Record extracts:
*** Block opens ***
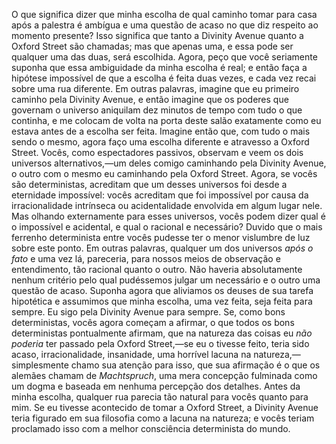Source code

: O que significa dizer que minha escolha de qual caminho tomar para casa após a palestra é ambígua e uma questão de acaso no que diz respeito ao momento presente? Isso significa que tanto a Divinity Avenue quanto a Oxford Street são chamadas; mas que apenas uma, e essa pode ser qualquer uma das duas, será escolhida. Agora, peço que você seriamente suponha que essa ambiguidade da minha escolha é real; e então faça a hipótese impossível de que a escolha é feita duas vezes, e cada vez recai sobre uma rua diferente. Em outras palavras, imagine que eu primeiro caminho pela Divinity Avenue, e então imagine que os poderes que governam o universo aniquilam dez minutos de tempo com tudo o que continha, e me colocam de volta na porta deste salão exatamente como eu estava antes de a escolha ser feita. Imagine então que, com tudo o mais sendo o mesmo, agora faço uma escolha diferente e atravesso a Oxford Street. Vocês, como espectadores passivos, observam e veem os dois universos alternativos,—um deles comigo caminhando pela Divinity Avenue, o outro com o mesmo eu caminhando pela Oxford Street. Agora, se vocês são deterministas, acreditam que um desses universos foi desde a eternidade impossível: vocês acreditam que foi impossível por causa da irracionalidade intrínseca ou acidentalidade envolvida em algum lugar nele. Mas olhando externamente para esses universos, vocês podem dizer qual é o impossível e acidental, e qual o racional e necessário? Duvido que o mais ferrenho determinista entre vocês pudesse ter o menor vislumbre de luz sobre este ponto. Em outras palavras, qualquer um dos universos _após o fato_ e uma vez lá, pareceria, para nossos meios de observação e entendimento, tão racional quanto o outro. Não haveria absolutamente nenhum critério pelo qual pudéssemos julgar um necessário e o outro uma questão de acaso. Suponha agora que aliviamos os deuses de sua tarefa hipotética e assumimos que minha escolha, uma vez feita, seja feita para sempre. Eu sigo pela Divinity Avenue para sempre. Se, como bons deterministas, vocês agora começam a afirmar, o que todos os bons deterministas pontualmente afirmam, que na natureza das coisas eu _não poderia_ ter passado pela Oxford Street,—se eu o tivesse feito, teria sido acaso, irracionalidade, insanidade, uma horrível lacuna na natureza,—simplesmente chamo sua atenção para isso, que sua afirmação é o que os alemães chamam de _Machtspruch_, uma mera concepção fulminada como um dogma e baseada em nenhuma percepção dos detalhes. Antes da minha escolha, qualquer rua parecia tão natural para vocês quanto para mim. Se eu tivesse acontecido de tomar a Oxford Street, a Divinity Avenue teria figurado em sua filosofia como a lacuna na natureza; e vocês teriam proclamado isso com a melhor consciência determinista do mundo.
*** Block closes ***
*** Block opens ***
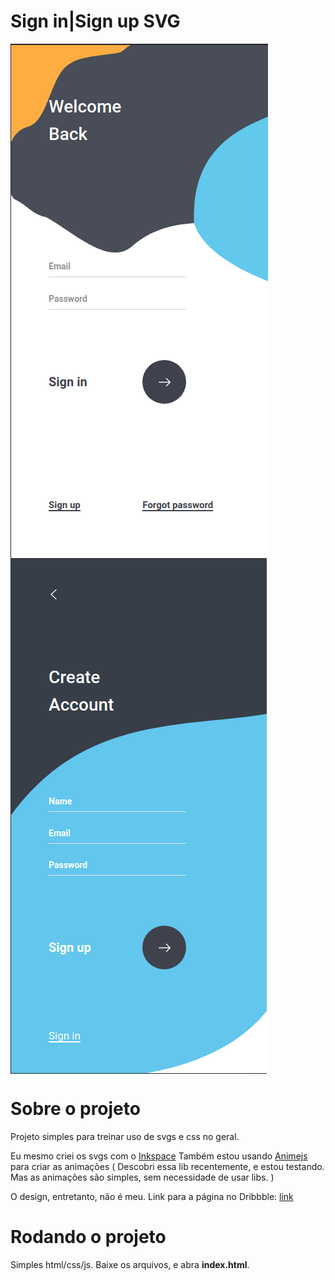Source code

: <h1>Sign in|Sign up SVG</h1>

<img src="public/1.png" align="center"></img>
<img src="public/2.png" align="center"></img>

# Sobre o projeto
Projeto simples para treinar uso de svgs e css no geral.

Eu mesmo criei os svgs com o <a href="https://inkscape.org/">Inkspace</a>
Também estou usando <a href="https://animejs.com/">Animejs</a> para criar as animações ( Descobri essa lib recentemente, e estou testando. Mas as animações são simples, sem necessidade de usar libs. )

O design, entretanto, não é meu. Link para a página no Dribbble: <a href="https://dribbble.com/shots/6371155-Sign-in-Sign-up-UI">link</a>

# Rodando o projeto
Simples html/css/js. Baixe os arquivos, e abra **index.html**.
*** Block closes ***
Output the material above exactly, but only from the line that carries "O design, entretanto, não" through the line that carries "Simples html/css/js. Baixe".

Result:
O design, entretanto, não é meu. Link para a página no Dribbble: <a href="https://dribbble.com/shots/6371155-Sign-in-Sign-up-UI">link</a>

# Rodando o projeto
Simples html/css/js. Baixe os arquivos, e abra **index.html**.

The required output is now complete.